Perché è importante per il mercato
Secondo l'analisi del WSJ, tre funzionari hanno sostenuto un rialzo dei tassi nella riunione di luglio, mentre altri hanno segnalato la possibilità di un ulteriore inasprimento. Warsh finora ha evitato un chiaro impegno pubblico. Da quando è entrato in carica, ha deliberatamente ridotto le indicazioni di politica monetaria, e sia i partecipanti al mercato che i colleghi della Fed stanno ora aspettando la sua prima spiegazione sistematica del suo pensiero.

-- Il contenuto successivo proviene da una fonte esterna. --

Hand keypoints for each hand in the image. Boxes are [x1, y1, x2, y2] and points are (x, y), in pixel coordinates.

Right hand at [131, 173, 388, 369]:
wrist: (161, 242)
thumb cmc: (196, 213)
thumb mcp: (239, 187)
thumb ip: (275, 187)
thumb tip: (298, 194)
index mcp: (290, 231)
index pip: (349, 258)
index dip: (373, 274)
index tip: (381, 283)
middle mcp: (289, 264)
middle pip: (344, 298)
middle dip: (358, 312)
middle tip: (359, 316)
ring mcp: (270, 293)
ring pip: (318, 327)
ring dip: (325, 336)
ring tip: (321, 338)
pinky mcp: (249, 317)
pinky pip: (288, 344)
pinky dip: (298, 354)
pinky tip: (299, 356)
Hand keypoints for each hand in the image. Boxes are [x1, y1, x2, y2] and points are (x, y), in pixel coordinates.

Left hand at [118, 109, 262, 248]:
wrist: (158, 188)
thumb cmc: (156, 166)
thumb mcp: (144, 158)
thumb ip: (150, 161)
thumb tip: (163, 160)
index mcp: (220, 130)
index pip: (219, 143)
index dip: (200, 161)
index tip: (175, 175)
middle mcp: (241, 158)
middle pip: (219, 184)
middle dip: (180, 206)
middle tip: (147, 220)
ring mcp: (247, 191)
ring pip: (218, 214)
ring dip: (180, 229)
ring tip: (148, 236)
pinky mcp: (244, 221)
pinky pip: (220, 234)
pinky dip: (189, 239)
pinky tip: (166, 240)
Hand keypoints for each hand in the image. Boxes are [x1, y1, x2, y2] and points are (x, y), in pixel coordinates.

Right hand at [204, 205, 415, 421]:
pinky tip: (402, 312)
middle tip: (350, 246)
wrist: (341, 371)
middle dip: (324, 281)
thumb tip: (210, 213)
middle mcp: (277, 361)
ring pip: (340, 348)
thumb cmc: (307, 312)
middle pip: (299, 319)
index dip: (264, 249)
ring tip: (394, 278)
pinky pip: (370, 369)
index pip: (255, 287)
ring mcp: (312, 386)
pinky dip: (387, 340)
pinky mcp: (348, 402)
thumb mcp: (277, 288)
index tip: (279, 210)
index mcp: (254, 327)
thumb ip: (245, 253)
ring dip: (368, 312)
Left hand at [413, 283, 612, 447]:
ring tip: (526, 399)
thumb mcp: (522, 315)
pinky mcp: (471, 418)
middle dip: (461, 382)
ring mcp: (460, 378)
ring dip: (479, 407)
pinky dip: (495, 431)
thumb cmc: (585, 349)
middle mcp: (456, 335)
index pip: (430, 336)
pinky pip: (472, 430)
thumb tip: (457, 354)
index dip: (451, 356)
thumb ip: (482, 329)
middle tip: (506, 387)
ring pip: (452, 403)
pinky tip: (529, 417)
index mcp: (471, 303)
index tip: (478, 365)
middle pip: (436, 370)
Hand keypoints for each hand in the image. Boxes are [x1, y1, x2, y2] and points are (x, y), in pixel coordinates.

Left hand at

Timiraos osserva che il mandato di Warsh dipenderà in ultima analisi da come spiegherà perché la politica del suo predecessore non è riuscita a riportare l'inflazione al 2%. Se i tagli dei tassi e le misure di sostegno all'occupazione degli ultimi due anni fossero stati un errore, perché il mercato del lavoro era in realtà più forte di quanto la Fed avesse assunto, allora Warsh dovrebbe spingere per invertire quei tagli. Ciò sarebbe in contrasto con le precedenti richieste di Trump e Bessent di ulteriori tagli dei tassi.

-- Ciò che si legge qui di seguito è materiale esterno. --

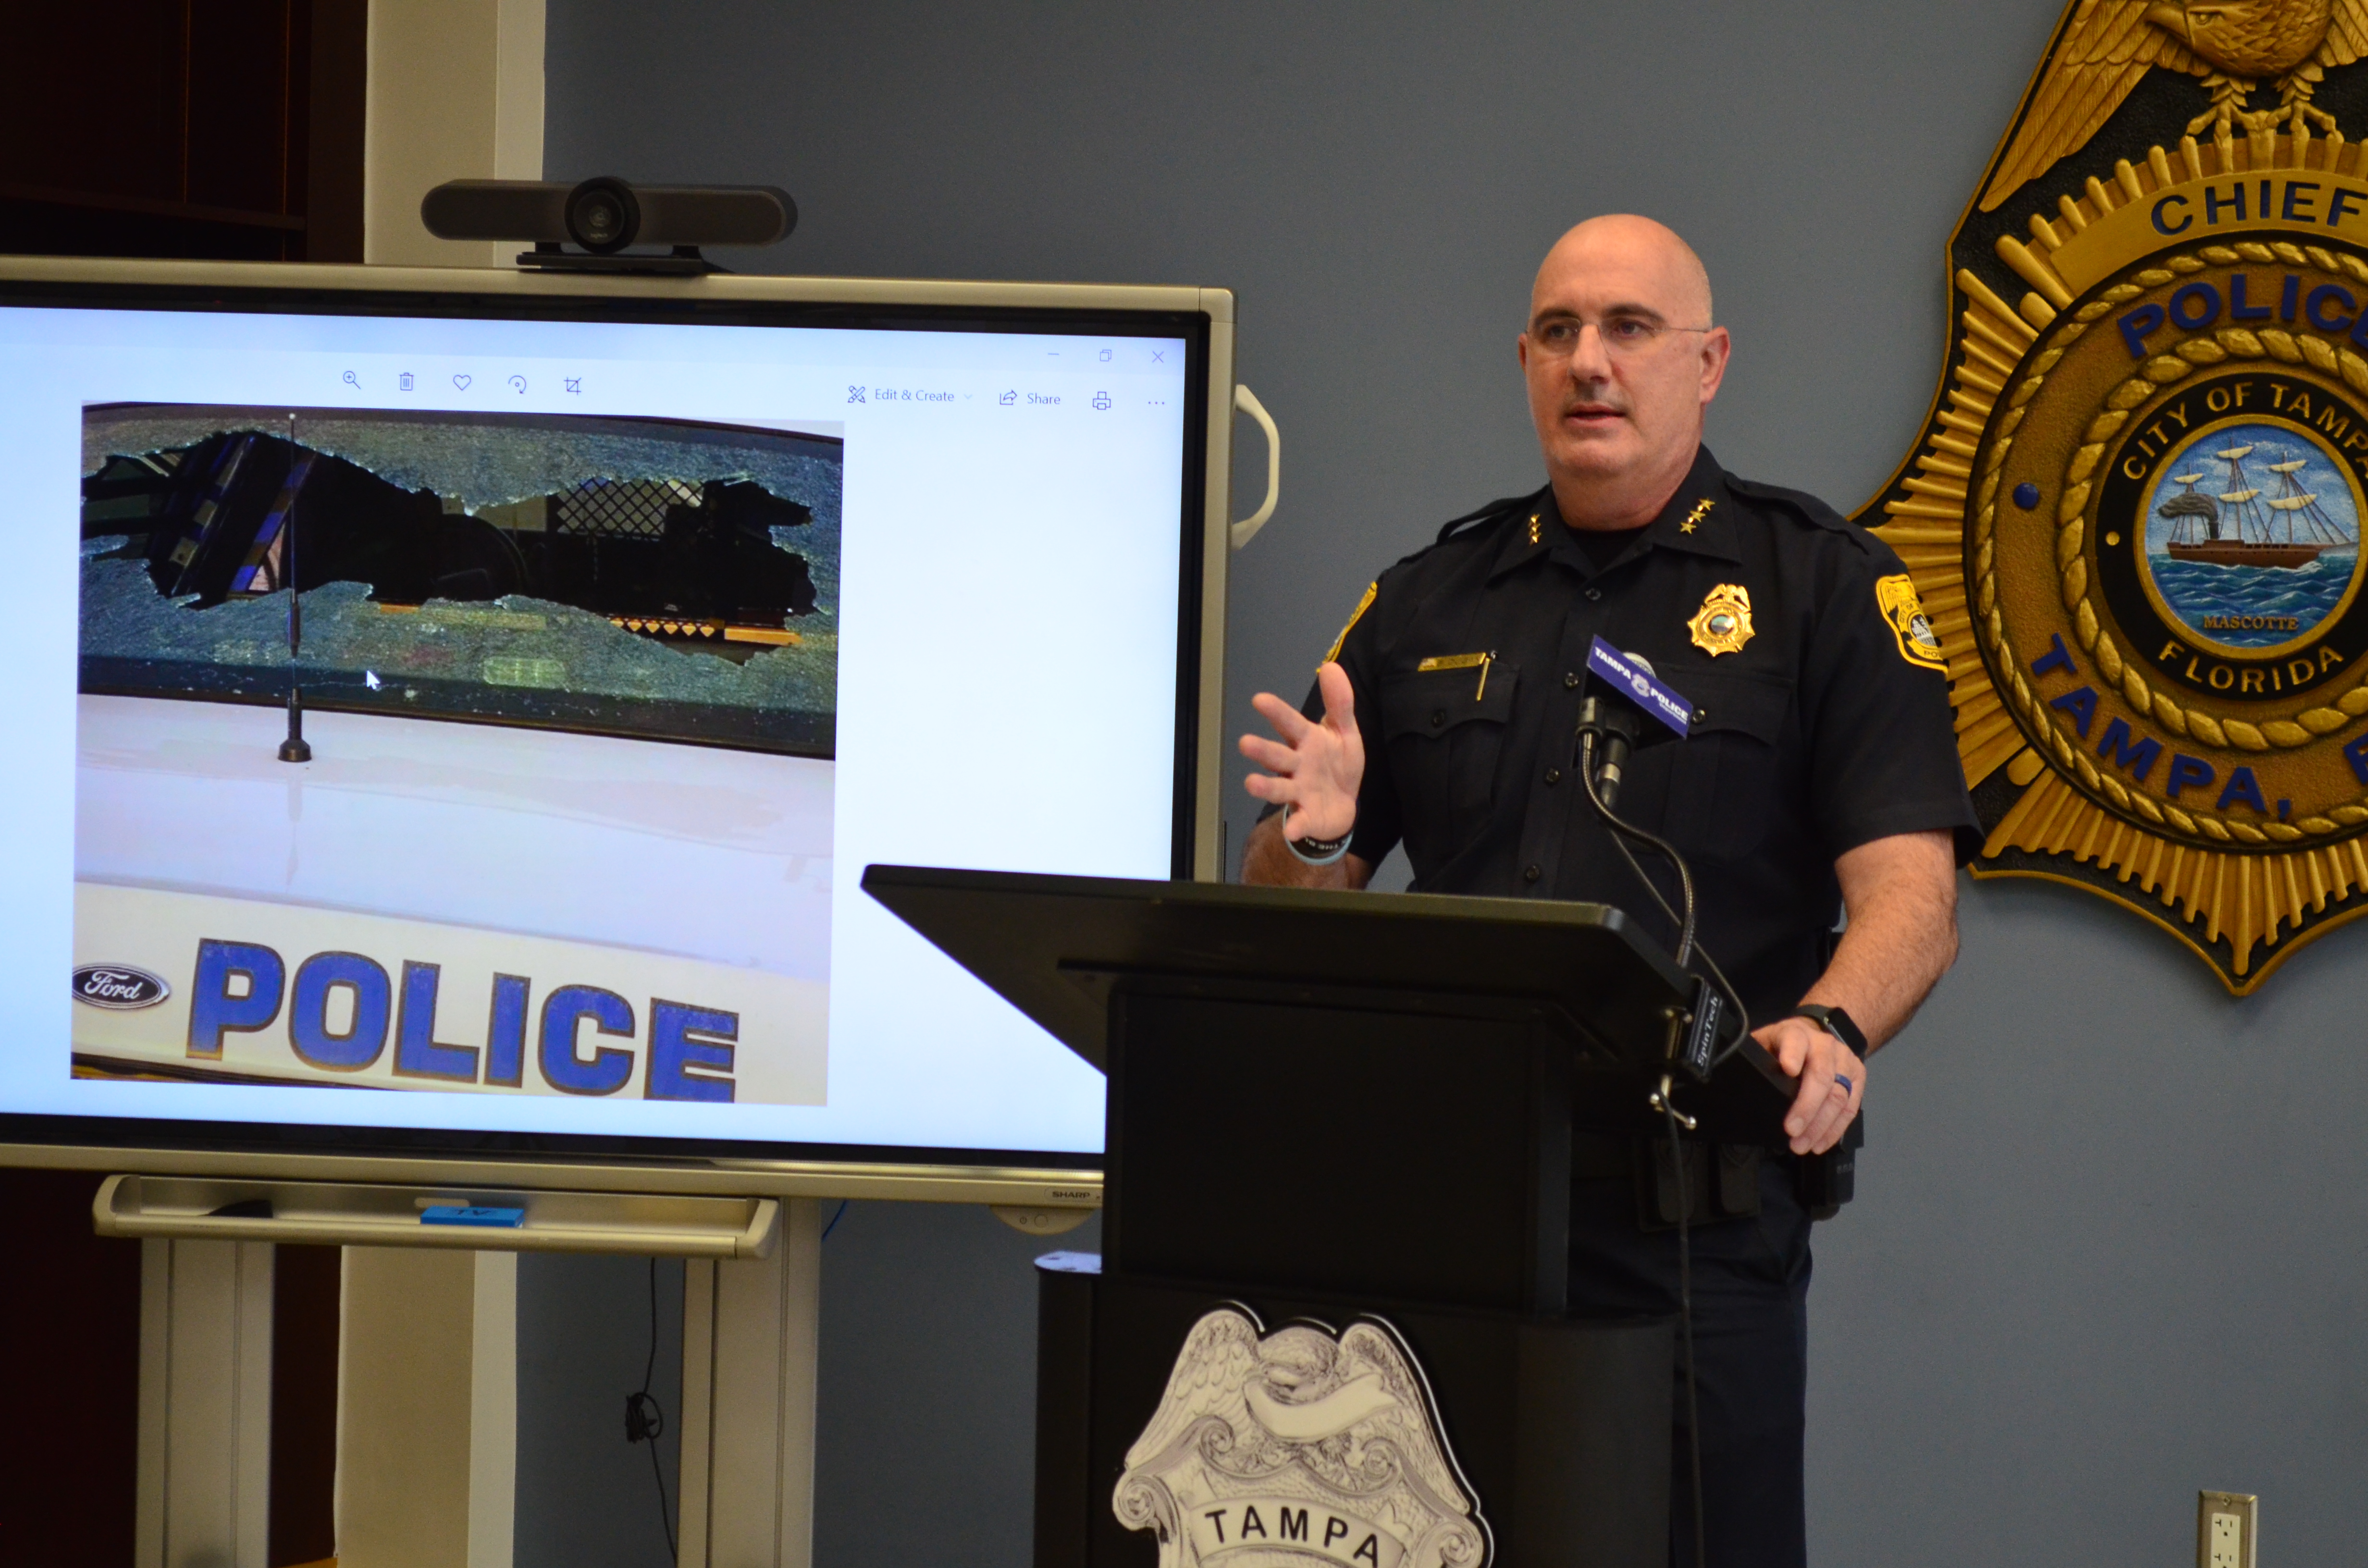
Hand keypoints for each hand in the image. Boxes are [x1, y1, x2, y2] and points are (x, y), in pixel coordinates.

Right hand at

Cosa devono monitorare i trader
Il discorso di Jackson Hole è destinato a essere un evento chiave per le aspettative sui tassi. Un messaggio falco potrebbe aumentare la volatilità sugli asset rischiosi, comprese le criptovalute, e scuotere le posizioni speculative intraday, mentre un tono più misurato potrebbe alleviare le preoccupazioni e sostenere la domanda guidata dalla liquidità per i mercati ad alto rischio.